WORK ITEM: Would you return the lines between the one holding "3. Inclut la" and the one holding "dokłada wszelkich starań, aby", inclusive, and only those, exactly as they stand in the listing below?

EXERCISE INPUT:

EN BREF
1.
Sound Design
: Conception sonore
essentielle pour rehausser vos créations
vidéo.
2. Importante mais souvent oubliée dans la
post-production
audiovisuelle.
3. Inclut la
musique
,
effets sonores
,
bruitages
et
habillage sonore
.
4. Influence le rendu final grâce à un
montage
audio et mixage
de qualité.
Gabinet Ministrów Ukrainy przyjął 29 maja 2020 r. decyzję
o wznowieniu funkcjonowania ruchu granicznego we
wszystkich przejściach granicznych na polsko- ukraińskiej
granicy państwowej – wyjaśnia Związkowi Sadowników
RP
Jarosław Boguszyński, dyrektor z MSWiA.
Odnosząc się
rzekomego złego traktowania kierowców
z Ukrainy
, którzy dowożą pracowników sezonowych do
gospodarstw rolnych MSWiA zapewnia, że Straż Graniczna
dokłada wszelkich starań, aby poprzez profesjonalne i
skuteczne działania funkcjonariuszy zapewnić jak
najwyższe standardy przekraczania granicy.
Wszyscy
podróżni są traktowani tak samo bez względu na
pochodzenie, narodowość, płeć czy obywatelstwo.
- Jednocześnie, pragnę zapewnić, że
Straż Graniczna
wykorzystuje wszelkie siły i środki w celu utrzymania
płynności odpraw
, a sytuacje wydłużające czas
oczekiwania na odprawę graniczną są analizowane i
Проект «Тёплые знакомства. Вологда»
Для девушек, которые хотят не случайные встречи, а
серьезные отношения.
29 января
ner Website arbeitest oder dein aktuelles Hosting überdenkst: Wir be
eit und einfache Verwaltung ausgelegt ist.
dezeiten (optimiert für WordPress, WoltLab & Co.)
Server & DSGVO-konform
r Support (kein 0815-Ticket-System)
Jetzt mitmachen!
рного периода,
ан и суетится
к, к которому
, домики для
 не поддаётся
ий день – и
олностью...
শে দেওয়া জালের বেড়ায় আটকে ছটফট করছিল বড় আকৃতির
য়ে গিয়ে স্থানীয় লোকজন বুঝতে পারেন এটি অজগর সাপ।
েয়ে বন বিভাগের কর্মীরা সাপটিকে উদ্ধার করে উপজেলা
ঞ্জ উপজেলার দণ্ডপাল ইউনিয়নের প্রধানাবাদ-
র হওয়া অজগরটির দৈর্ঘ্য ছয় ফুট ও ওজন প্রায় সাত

ANSWER SECTION:
3. Inclut la
musique
,
effets sonores
,
bruitages
et
habillage sonore
.
4. Influence le rendu final grâce à un
montage
audio et mixage
de qualité.
Gabinet Ministrów Ukrainy przyjął 29 maja 2020 r. decyzję
o wznowieniu funkcjonowania ruchu granicznego we
wszystkich przejściach granicznych na polsko- ukraińskiej
granicy państwowej – wyjaśnia Związkowi Sadowników
RP
Jarosław Boguszyński, dyrektor z MSWiA.
Odnosząc się
rzekomego złego traktowania kierowców
z Ukrainy
, którzy dowożą pracowników sezonowych do
gospodarstw rolnych MSWiA zapewnia, że Straż Graniczna
dokłada wszelkich starań, aby poprzez profesjonalne i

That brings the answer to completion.